ROSENTHAL REPORTS
CAN TAXES HELP COMBAT THE OPIOID EPIDEMIC? NEW YORK STATE INTENDS TO FIND OUT
New York State is addressing the opioid epidemic with a first of its kind opioid tax on manufacturers and distributors of prescription opioids, as well as a tax credit for businesses that employ drug users who are either in recovery or have completed treatment. The measures were enacted in the most recent budget to raise additional funding for treatment programs, and encourage more people to enter treatment, and could also serve as a model for other states at a time when substantial federal funding is lacking.
Taxing the opioid makers and distributors that are largely responsible for this crisis is the right thing to do, and could yield up to $100 million annually for anti-drug programs. However, because budget language stipulates this money is “intended” for drug treatment programs, there’s no guarantee opioid tax revenues will actually be used to help those struggling with addiction and opioid abuse. Instead, the revenues go into the state’s general fund, which legislators will haggle over how to spend at a later date. The likely result is allocation of only a portion of the $100 million to anti-drug programs through the state Office of Alcoholism and Substance Abuse (OASAS).
With neither Governor Cuomo nor state legislators able to do anything about this now, we are stuck in the frustrating position of having no assurance the revenue being generated specifically for drug services will ultimately reach the people most in need.

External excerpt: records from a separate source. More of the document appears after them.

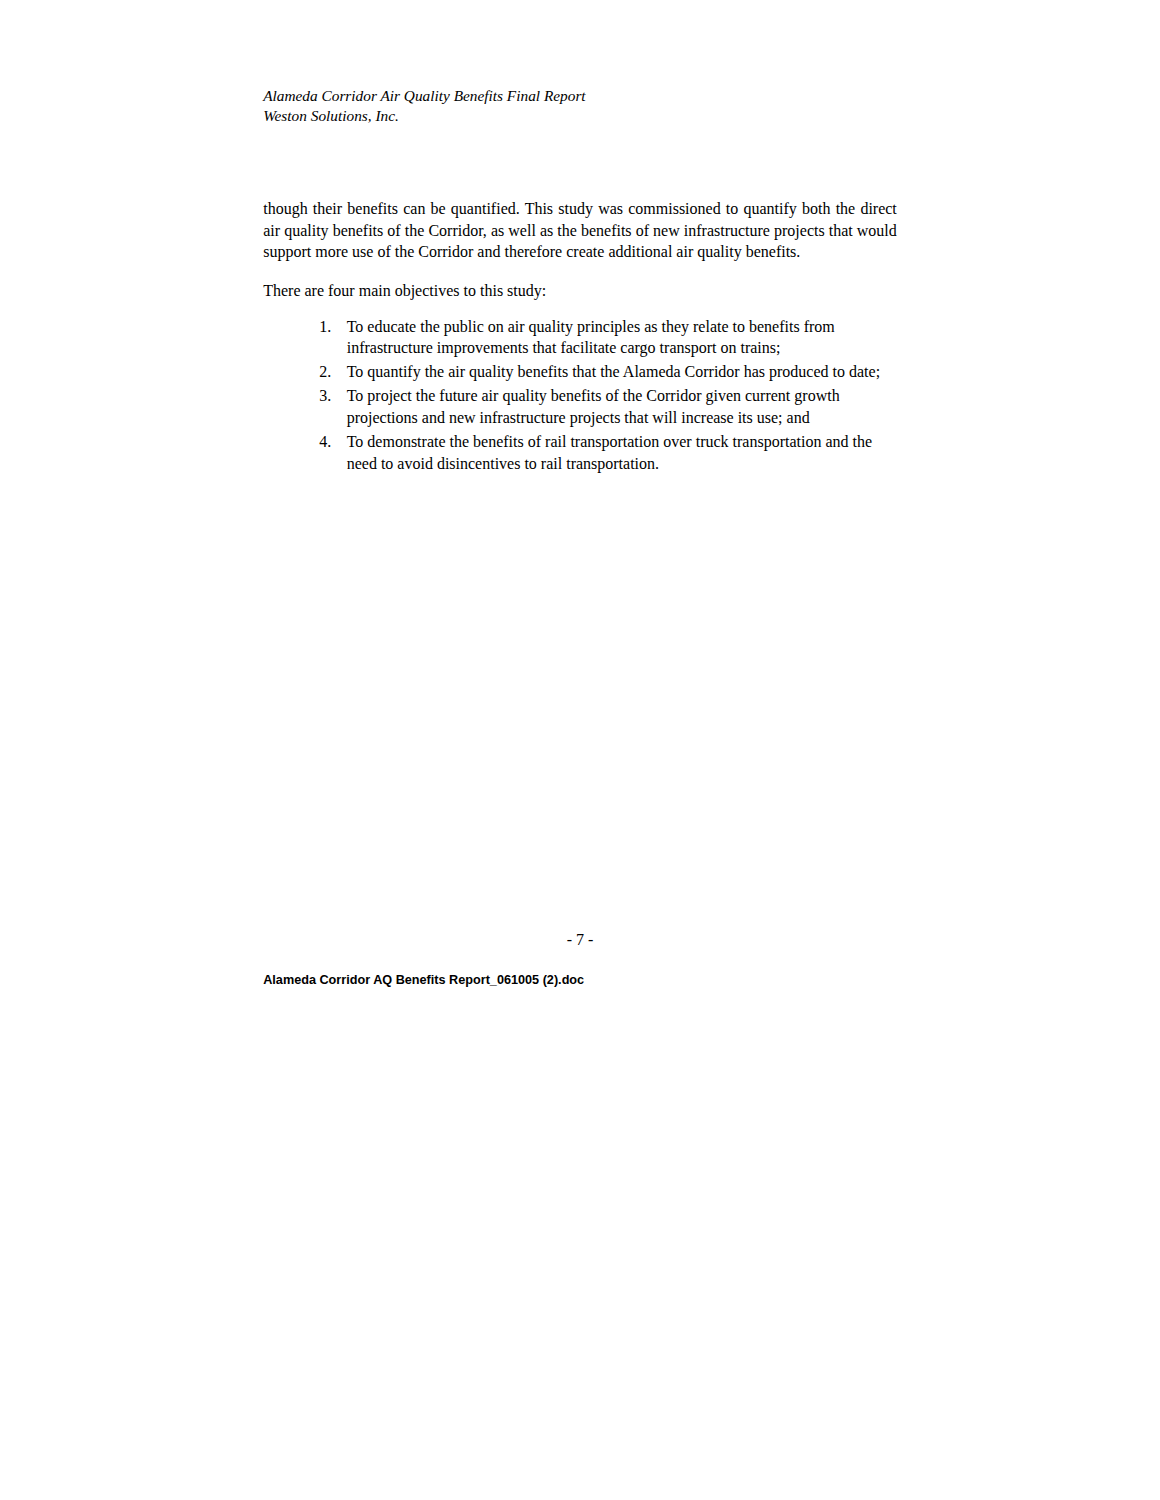Alameda Corridor Air Quality Benefits Final Report Weston Solutions, Inc.
though their benefits can be quantified. This study was commissioned to quantify both the direct air quality benefits of the Corridor, as well as the benefits of new infrastructure projects that would support more use of the Corridor and therefore create additional air quality benefits.
There are four main objectives to this study:
To educate the public on air quality principles as they relate to benefits from infrastructure improvements that facilitate cargo transport on trains;
To quantify the air quality benefits that the Alameda Corridor has produced to date;
To project the future air quality benefits of the Corridor given current growth projections and new infrastructure projects that will increase its use; and
To demonstrate the benefits of rail transportation over truck transportation and the need to avoid disincentives to rail transportation.
- 7 -
Alameda Corridor AQ Benefits Report_061005 (2).doc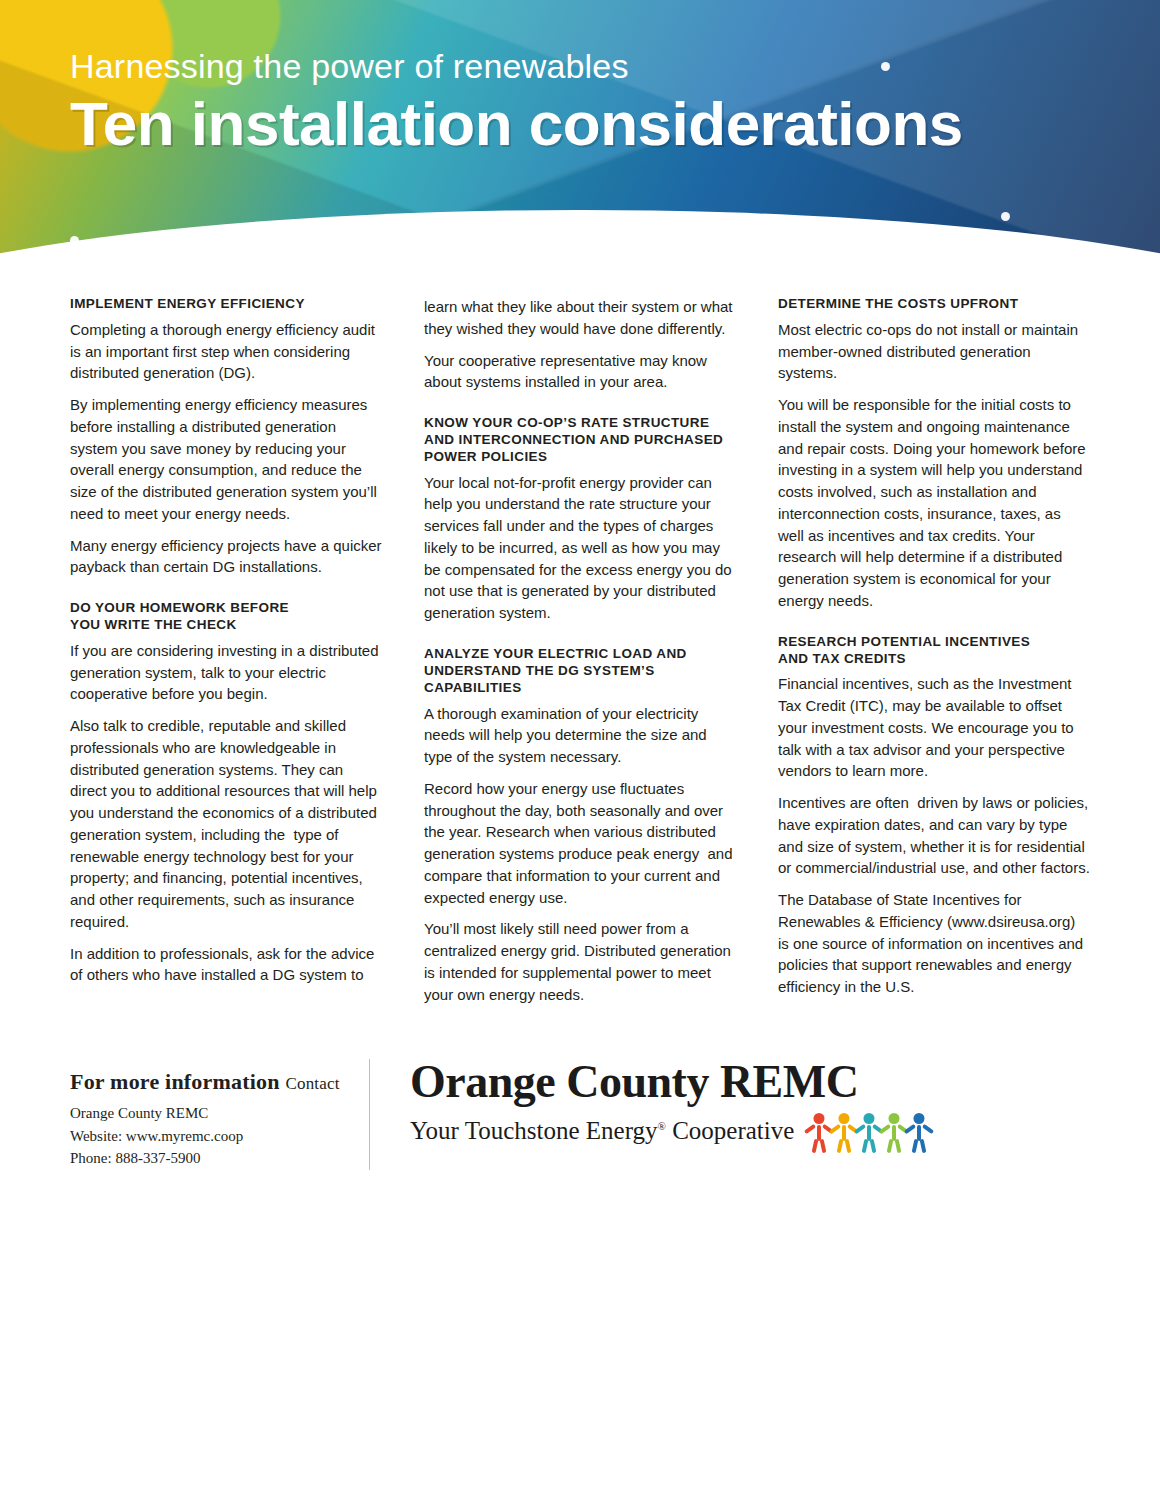Harnessing the power of renewables
Ten installation considerations
Implement energy efficiency
Completing a thorough energy efficiency audit is an important first step when considering distributed generation (DG).
By implementing energy efficiency measures before installing a distributed generation system you save money by reducing your overall energy consumption, and reduce the size of the distributed generation system you’ll need to meet your energy needs.
Many energy efficiency projects have a quicker payback than certain DG installations.
Do your homework before
you write the check
If you are considering investing in a distributed generation system, talk to your electric cooperative before you begin.
Also talk to credible, reputable and skilled professionals who are knowledgeable in distributed generation systems. They can direct you to additional resources that will help you understand the economics of a distributed generation system, including the type of renewable energy technology best for your property; and financing, potential incentives, and other requirements, such as insurance required.
In addition to professionals, ask for the advice of others who have installed a DG system to learn what they like about their system or what they wished they would have done differently.
Your cooperative representative may know about systems installed in your area.
Know your co-op’s rate structure and interconnection and purchased power policies
Your local not-for-profit energy provider can help you understand the rate structure your services fall under and the types of charges likely to be incurred, as well as how you may be compensated for the excess energy you do not use that is generated by your distributed generation system.
Analyze your electric load and understand the DG system’s capabilities
A thorough examination of your electricity needs will help you determine the size and type of the system necessary.
Record how your energy use fluctuates throughout the day, both seasonally and over the year. Research when various distributed generation systems produce peak energy and compare that information to your current and expected energy use.
You’ll most likely still need power from a centralized energy grid. Distributed generation is intended for supplemental power to meet your own energy needs.
Determine the costs upfront
Most electric co-ops do not install or maintain member-owned distributed generation systems.
You will be responsible for the initial costs to install the system and ongoing maintenance and repair costs. Doing your homework before investing in a system will help you understand costs involved, such as installation and interconnection costs, insurance, taxes, as well as incentives and tax credits. Your research will help determine if a distributed generation system is economical for your energy needs.
Research potential incentives
and tax credits
Financial incentives, such as the Investment Tax Credit (ITC), may be available to offset your investment costs. We encourage you to talk with a tax advisor and your perspective vendors to learn more.
Incentives are often driven by laws or policies, have expiration dates, and can vary by type and size of system, whether it is for residential or commercial/industrial use, and other factors.
The Database of State Incentives for Renewables & Efficiency (www.dsireusa.org) is one source of information on incentives and policies that support renewables and energy efficiency in the U.S.
For more information Contact
Orange County REMC
Website: www.myremc.coop
Phone: 888-337-5900
Orange County REMC
Your Touchstone Energy® Cooperative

This is especially disturbing when considering that more than 4,100 New York State residents died from drug overdose in 2017, up from 3,638 in 2016. The Rosenthal Center urges the political leadership in Albany to close this loophole in the budget’s language to ensure opioid tax revenue is eventually allocated solely to drug treatment.
The second budget measure – a $2,000 employer tax credit for each new or existing employee in a state-certified recovery program - is a winner. For substance abusers, the promise of a real job is a powerful incentive and an attainable goal to strive for while getting off drugs. The tax credit is particularly important for smaller firms, including many in upstate regions hit hard by the opioid crisis that have trouble finding drug-free workers. Backed by an initial $2 million in state funding, this initiative will certainly gain a foothold across New York – as it is a win-win for companies, communities and individuals who are determined to rebuild their lives and stay clean.
This program is similar to a successful one I helped design for Belden, an international manufacturing company. Known as Pathways to Employment, it was also structured around such addiction-care best practices as early detection and evaluation, free treatment, social support and incentives – including a job that can lead to stability.
At this early stage, New York’s tax reforms might seem like just a footnote to bigger efforts underway to fight the opioid epidemic and reduce overdose fatalities. But if adopted on a wider scale, including by the federal government, the results would likely have an extraordinary impact. Although these taxes alone won’t end the opioid epidemic, they will help plug gaps in funding due to insufficient federal allocations, expand treatment options and enable more people to enter treatment as part of a comprehensive anti-drug strategy.